Na quinta-feira, António Costa voltou a usar uma dessas expressões: cerca sanitária. Desta vez decretou-a para Odemira. A última vez que a medida foi aplicada em Portugal aconteceu em Rabo de Peixe. O que têm as duas localidades em comum? Pobreza e condições de vida longe do que podemos considerar serem dignas. Diagnósticos há muito conhecidos.
“[É preciso] quebrar essa sobrelotação [de pessoas a viverem no mesmo espaço] porque é um risco enorme para a saúde pública, para além de uma violação gritante dos direitos humanos”, disse Costa para justificar a cerca sanitária imposta às freguesias de São Teotónio e de Longueira/Almograve, no concelho do litoral alentejano.
Quem são essas pessoas? Sobretudo imigrantes que procuram trabalho em Portugal para fazer aquilo que nenhum português aceita fazer, muito menos nas condições que lhes são oferecidas. É um problema novo? Longe disso. Por exemplo, e numa simples pesquisa no site do PÚBLICO, encontramos um texto assinado por Armando Sevinate Pinto, em 2014: Os romenos, a “desumanidade” e o desemprego no Alentejo. No artigo, o político e engenheiro agrónomo, falecido em 2015, já falava dos “estrangeiros explorados”, dos “intermediários que os controlam “, e de “ilegalidades cometidas por algumas empresas intermediárias”.

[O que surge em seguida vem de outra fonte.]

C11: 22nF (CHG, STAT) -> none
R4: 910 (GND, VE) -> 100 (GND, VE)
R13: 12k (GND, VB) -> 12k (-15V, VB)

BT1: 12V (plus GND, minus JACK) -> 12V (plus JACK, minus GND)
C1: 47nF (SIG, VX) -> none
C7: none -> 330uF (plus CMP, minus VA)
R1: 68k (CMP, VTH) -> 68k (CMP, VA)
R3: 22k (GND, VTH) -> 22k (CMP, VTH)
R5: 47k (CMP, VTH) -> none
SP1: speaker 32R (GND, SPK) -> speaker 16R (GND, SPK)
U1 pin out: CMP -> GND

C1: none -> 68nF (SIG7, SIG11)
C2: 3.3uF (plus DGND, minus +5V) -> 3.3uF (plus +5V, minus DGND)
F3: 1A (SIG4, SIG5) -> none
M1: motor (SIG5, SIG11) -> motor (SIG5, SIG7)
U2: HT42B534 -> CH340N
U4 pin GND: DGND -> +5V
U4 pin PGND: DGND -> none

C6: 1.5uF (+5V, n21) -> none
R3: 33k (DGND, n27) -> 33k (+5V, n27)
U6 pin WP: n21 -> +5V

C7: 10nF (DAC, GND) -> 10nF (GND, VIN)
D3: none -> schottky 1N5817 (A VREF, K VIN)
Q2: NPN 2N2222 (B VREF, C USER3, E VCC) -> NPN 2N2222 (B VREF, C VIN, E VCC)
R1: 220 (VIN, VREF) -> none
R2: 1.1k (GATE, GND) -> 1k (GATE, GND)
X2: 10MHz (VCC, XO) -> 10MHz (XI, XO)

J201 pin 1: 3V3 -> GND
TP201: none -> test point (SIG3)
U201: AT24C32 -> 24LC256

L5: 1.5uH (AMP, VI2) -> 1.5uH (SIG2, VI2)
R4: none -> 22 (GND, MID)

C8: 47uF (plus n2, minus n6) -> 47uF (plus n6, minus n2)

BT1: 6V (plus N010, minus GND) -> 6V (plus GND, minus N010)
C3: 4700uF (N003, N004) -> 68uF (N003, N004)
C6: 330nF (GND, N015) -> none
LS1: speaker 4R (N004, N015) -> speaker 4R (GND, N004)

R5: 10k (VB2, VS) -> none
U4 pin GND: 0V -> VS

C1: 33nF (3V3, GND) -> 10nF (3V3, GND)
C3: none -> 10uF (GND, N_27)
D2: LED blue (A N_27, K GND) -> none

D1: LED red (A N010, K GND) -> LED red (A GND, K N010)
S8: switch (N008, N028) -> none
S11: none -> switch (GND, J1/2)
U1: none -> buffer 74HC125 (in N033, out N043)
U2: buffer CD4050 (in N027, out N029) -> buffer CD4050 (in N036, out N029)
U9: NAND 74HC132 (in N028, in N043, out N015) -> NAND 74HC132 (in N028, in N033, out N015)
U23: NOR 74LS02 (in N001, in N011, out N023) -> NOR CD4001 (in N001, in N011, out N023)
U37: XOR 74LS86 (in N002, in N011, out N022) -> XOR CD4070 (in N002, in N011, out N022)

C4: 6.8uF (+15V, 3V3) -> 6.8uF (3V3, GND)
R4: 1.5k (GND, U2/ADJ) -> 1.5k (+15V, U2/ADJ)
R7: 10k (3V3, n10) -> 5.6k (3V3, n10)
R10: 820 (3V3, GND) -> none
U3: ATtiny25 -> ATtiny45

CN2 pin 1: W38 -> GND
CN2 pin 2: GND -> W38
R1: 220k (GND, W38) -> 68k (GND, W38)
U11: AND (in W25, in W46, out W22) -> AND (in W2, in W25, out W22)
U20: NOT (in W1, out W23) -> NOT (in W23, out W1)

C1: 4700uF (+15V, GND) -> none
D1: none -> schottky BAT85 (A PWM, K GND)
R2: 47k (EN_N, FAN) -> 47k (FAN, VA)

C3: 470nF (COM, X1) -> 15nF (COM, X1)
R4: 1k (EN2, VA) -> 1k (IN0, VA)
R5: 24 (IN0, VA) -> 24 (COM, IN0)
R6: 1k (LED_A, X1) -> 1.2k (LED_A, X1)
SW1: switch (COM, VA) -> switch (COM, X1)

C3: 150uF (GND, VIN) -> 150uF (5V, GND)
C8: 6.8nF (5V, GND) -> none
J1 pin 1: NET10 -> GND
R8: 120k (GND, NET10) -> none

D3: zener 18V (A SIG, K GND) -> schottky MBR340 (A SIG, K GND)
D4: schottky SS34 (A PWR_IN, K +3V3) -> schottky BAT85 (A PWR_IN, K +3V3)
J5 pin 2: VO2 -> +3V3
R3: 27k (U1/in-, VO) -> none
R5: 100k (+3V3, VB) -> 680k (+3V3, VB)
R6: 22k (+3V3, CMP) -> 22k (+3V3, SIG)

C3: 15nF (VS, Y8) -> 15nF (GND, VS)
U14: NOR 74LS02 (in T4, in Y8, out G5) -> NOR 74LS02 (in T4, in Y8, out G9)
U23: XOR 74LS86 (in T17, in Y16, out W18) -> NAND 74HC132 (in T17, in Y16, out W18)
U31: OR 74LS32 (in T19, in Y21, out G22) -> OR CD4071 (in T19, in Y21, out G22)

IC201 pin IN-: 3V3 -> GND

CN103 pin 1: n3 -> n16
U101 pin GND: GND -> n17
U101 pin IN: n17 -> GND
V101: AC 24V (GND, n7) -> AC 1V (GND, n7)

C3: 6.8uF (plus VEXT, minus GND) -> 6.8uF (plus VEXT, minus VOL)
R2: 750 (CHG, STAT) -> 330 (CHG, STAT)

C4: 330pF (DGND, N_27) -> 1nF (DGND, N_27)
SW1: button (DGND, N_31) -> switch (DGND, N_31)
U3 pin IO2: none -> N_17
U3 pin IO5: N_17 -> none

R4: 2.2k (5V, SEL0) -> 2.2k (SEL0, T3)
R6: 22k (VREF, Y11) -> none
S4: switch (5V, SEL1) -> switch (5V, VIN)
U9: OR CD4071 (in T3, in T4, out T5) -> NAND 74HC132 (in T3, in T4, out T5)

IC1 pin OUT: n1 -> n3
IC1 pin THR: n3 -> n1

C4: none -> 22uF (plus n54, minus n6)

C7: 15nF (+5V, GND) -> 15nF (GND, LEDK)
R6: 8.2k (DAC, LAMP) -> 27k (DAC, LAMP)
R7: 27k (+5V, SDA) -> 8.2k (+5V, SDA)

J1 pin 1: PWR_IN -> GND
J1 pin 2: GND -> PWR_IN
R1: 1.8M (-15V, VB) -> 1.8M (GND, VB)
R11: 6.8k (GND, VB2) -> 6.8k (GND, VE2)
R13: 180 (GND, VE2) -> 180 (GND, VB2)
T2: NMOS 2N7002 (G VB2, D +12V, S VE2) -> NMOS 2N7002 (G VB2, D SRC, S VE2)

Problemas que subsistem e que em alguns casos se tornaram mais graves, tal como retratado nas várias reportagens feitas pelo PÚBLICO esta semana.
Rabo de Peixe, separada por quase 1500 km de mar de Odemira, também tem um elefante na sala. Que todos sabem que existe, mas que ninguém resolve: a pobreza e novamente situações em que há mais de 14 pessoas a viver na mesma casa. A vila piscatória da Ribeira Grande também teve uma cerca sanitária no início do ano, fruto da multiplicação de novos casos de covid-19.
E tal como em Odemira, os problemas são mais do que conhecidos. Se o turismo mitigou algumas das limitações económicas daquela que já foi a região mais pobre da Europa, as condições de precariedade social continuam.
Muito dependente da indústria piscatória, e da sorte madrasta do mar, não se pode pescar um peixe com fibra óptica. Nem tão pouco pedir que ele chegue pela Uber Eats. Se em cada 100 pessoas em teletrabalho 48 estão em Lisboa e arredores, esta não é uma opção para a grande maioria das pessoas que vivem nesta vila.
Portugal é um país pequeno, mas muito heterogéneo. Se uma parte do dinheiro da famosa bazuca promete aligeirar os efeitos da pobreza no Porto e em Lisboa, é importante que quem decide não se esqueça daqueles que não são tão visíveis. Há mais casos como Odemira e Rabo de Peixe. Não podemos deixar estas pessoas à espera que apenas um desastre como o que agora experimentamos as tornem visíveis.»